ところが、広島は10年連続Bクラスと低迷。今季も最下位こそ免れたものの、60勝82敗2引き分け、4位の横浜に10.5ゲーム差を付けられての5位と、ほとんど良いところなく終わってしまった。新井選手が広島に入団したのは1999年、それはイコール、一度もAクラスを経験していないということを意味している。そして、シーズン終盤から「投の主軸」の黒田投手がメジャー移籍をするのでは……との報道が過熱していく中で、来季以降、どのようにチームを強くしていくのかというビジョンが見えなくなってしまったことが、新井選手を苦しめていったようだ。

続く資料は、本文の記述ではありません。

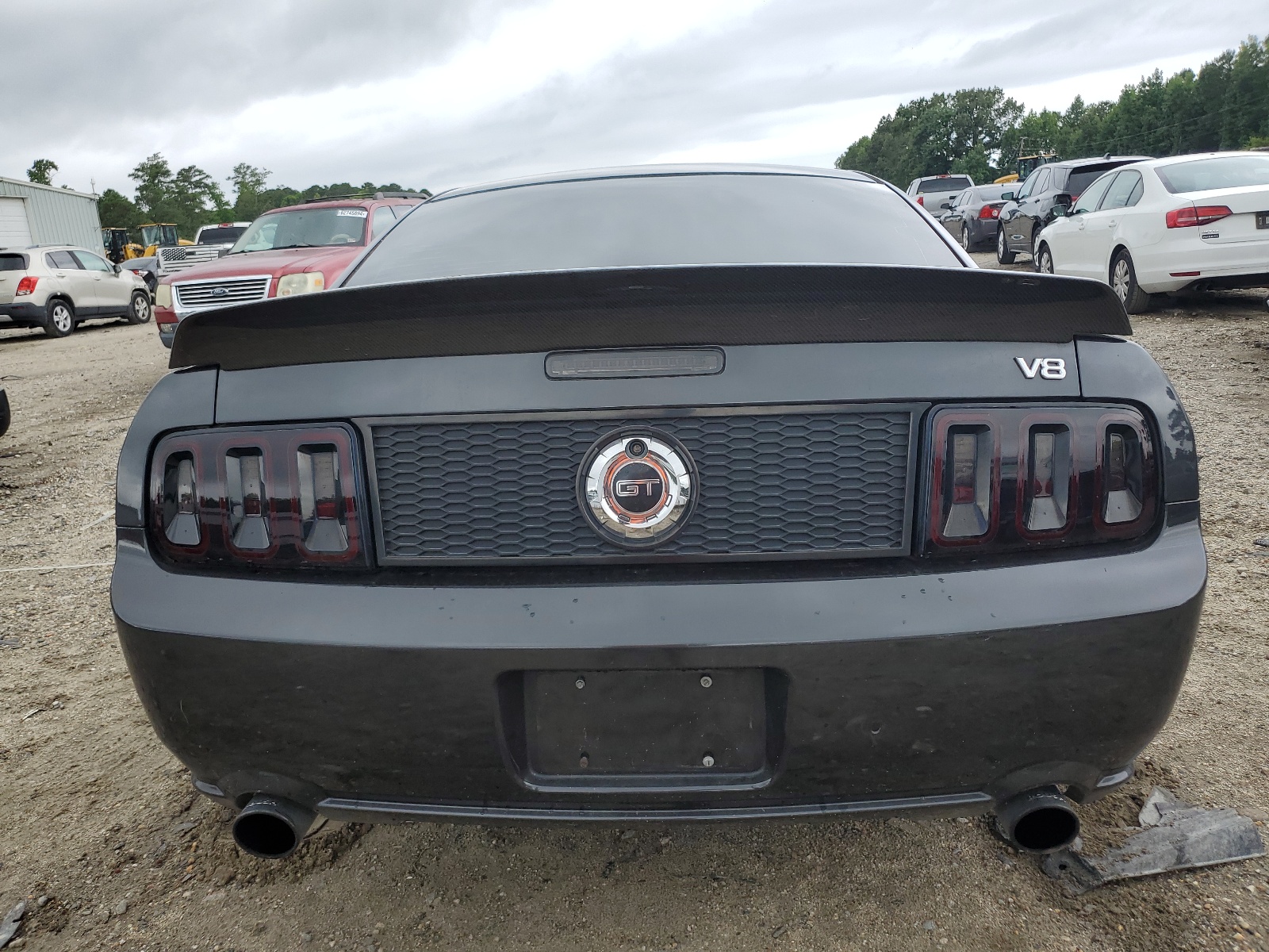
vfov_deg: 53.1
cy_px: 476
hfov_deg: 67.3
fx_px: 953
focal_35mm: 26
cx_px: 634
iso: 50
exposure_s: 1/833
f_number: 1.5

そして迎えた11月8日、新井選手はついにFA権の行使を表明。記者会見では「つらいです。つらいです。カープが大好きなんでつらかったです。もうカープのユニホームを着られないのが寂しい」と大粒の涙をこぼしながら、苦しい胸の内を説明したなりよ。結局、「優勝争いをしたい」「優勝をしたい」という、プロとして誰もが抱く感情が、広島への愛着を上回ったようだ。

新井選手は予め「FA権を行使したら残留はしない」と話しているため、これで広島からの退団は決定。現在のところ獲得に名乗りを上げているのは阪神のみで、ほとんどのメディアが「阪神入り」と報じている。

「FA移籍」という新井選手の決断について、広島ファンからは当然のように辛辣な意見が続々。mixiの「広島東洋カープ」コミュニティでは「失望した」「本当にがっかり」などの率直な感想のほか、「二度と顔も見たくない」といった声も。また、「アンチ新井貴浩」なるコミュニティもできている。

新井選手の移籍先選びは、FA交渉が解禁となる14日から。阪神は4年総額10億円の条件を持って、星野ジャパン(新井選手も参加中)がキャンプをしている宮崎に球団首脳が飛ぶ予定だと伝えられている。新井選手が次にどのような決断をするのか、注目しておきたいところだ。